>>

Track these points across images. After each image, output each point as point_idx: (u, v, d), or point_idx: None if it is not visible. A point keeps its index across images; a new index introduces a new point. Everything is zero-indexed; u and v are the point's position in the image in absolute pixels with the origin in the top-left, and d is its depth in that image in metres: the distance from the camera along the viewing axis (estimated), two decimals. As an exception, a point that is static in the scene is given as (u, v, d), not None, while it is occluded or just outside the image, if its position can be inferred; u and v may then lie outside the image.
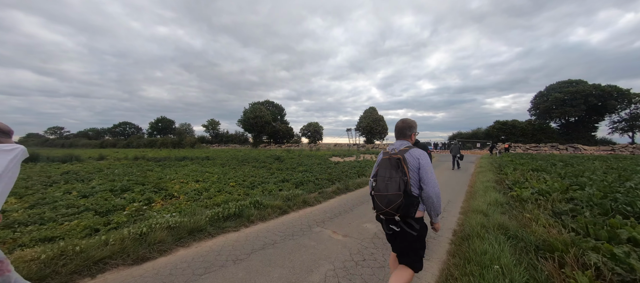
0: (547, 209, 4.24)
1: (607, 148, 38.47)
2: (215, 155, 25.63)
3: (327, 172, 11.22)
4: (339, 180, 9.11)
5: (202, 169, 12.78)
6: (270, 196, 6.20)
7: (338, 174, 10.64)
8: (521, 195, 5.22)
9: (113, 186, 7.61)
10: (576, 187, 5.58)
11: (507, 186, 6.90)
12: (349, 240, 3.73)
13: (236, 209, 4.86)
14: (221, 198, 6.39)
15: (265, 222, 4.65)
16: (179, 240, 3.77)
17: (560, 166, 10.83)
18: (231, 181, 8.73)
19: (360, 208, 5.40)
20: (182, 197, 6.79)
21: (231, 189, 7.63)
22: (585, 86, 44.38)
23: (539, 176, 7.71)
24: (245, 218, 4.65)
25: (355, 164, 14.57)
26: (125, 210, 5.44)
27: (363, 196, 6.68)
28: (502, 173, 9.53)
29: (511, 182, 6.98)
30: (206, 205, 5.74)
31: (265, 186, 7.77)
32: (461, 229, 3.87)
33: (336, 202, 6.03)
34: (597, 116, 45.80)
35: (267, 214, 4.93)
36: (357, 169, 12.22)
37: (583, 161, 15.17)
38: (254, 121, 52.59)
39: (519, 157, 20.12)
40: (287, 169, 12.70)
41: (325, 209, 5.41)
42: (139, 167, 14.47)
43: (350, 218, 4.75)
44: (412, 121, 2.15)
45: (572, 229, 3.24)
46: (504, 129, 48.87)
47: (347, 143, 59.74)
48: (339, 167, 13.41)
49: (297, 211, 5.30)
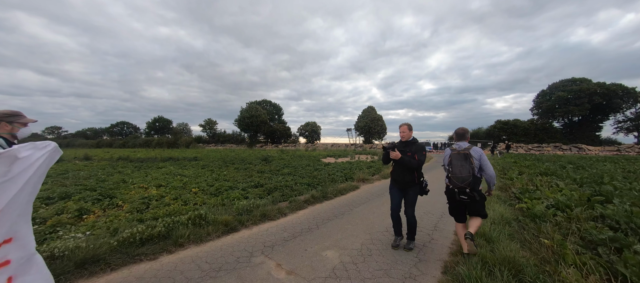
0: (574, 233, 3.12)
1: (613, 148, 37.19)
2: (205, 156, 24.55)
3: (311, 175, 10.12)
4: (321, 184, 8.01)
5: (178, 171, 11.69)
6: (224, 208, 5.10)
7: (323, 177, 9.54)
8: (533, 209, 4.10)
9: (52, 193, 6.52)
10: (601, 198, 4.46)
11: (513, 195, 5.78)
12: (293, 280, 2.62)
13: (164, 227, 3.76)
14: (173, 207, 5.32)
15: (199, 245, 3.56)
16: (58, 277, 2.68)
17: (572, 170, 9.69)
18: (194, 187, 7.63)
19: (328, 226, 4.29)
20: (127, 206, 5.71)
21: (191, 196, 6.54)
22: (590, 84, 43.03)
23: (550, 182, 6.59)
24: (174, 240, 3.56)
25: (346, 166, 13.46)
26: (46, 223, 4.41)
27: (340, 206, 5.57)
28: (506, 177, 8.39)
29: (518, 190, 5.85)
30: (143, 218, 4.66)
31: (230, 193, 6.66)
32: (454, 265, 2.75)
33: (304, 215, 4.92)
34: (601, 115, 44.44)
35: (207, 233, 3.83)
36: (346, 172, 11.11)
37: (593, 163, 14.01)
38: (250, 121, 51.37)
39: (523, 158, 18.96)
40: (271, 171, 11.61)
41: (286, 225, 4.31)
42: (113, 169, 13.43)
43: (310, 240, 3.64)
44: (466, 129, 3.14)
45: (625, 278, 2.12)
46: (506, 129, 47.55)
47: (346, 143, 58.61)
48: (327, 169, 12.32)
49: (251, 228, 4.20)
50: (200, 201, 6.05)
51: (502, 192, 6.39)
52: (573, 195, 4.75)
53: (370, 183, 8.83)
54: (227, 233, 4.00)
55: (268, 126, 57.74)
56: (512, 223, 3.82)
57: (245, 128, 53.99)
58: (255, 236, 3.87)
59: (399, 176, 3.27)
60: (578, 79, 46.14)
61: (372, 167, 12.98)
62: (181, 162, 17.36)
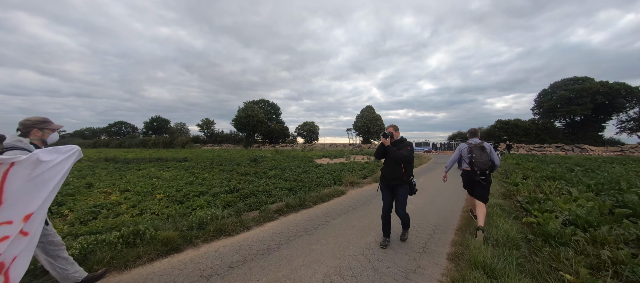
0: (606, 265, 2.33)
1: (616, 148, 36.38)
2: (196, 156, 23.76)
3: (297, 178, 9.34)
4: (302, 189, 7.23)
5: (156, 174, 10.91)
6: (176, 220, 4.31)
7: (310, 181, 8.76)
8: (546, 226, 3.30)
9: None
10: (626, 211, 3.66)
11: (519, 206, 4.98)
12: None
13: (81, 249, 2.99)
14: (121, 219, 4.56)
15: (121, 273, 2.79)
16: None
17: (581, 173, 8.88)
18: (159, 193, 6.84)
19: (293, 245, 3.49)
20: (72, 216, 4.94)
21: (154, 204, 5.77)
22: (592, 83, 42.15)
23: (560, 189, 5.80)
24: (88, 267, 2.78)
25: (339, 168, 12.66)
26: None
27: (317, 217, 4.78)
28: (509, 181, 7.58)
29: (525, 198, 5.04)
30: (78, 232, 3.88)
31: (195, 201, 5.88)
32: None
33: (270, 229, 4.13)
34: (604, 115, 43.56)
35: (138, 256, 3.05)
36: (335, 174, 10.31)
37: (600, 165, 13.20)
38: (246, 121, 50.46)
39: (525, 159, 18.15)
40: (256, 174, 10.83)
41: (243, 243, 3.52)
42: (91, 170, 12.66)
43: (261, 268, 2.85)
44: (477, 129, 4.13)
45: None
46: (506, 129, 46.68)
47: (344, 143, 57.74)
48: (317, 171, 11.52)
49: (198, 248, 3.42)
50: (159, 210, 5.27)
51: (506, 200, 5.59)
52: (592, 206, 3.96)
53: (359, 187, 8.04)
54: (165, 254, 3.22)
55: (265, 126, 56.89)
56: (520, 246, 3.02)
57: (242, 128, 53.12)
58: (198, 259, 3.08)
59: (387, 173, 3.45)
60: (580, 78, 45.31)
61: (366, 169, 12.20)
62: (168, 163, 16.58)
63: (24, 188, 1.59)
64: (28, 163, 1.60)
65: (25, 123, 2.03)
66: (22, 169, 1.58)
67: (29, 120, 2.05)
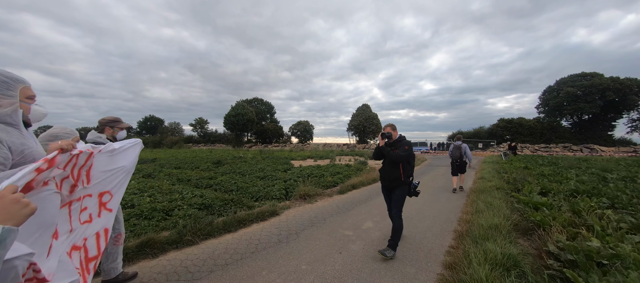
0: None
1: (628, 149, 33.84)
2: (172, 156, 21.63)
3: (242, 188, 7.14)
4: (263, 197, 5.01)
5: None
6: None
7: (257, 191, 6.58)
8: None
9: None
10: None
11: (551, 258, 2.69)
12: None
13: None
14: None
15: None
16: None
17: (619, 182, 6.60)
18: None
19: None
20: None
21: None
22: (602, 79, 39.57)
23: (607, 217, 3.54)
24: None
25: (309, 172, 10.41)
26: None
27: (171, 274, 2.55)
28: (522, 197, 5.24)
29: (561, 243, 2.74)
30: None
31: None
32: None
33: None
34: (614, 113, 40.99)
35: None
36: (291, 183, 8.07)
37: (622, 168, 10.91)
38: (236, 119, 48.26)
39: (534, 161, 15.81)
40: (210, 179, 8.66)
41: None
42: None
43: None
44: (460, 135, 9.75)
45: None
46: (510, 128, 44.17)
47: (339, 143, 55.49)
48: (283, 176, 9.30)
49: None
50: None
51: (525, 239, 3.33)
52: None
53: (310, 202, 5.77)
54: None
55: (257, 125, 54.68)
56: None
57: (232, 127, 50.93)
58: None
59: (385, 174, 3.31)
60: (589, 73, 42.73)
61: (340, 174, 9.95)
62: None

<<

WHAT THE EXERCISE ASKS
Would you please reproduce the entries above, starting at the line with "35: (267, 214, 4.93)" and stopping after the line with "61: (372, 167, 12.98)"? Omit any pictures.

FINAL ANSWER
35: (267, 214, 4.93)
36: (357, 169, 12.22)
37: (583, 161, 15.17)
38: (254, 121, 52.59)
39: (519, 157, 20.12)
40: (287, 169, 12.70)
41: (325, 209, 5.41)
42: (139, 167, 14.47)
43: (350, 218, 4.75)
44: (412, 121, 2.15)
45: (572, 229, 3.24)
46: (504, 129, 48.87)
47: (347, 143, 59.74)
48: (339, 167, 13.41)
49: (297, 211, 5.30)
0: (574, 233, 3.12)
1: (613, 148, 37.19)
2: (205, 156, 24.55)
3: (311, 175, 10.12)
4: (321, 184, 8.01)
5: (178, 171, 11.69)
6: (224, 208, 5.10)
7: (323, 177, 9.54)
8: (533, 209, 4.10)
9: (52, 193, 6.52)
10: (601, 198, 4.46)
11: (513, 195, 5.78)
12: (293, 280, 2.62)
13: (164, 227, 3.76)
14: (173, 207, 5.32)
15: (199, 245, 3.56)
16: (58, 277, 2.68)
17: (572, 170, 9.69)
18: (194, 187, 7.63)
19: (328, 226, 4.29)
20: (127, 206, 5.71)
21: (191, 196, 6.54)
22: (590, 84, 43.03)
23: (550, 182, 6.59)
24: (174, 240, 3.56)
25: (346, 166, 13.46)
26: (46, 223, 4.41)
27: (340, 206, 5.57)
28: (506, 177, 8.39)
29: (518, 190, 5.85)
30: (143, 218, 4.66)
31: (230, 193, 6.66)
32: (454, 265, 2.75)
33: (304, 215, 4.92)
34: (601, 115, 44.44)
35: (207, 233, 3.83)
36: (346, 172, 11.11)
37: (593, 163, 14.01)
38: (250, 121, 51.37)
39: (523, 158, 18.96)
40: (271, 171, 11.61)
41: (286, 225, 4.31)
42: (113, 169, 13.43)
43: (310, 240, 3.64)
44: (466, 129, 3.14)
45: (625, 278, 2.12)
46: (506, 129, 47.55)
47: (346, 143, 58.61)
48: (327, 169, 12.32)
49: (251, 228, 4.20)
50: (200, 201, 6.05)
51: (502, 192, 6.39)
52: (573, 195, 4.75)
53: (370, 183, 8.83)
54: (227, 233, 4.00)
55: (268, 126, 57.74)
56: (512, 223, 3.82)
57: (245, 128, 53.99)
58: (255, 236, 3.87)
59: (399, 176, 3.27)
60: (578, 79, 46.14)
61: (372, 167, 12.98)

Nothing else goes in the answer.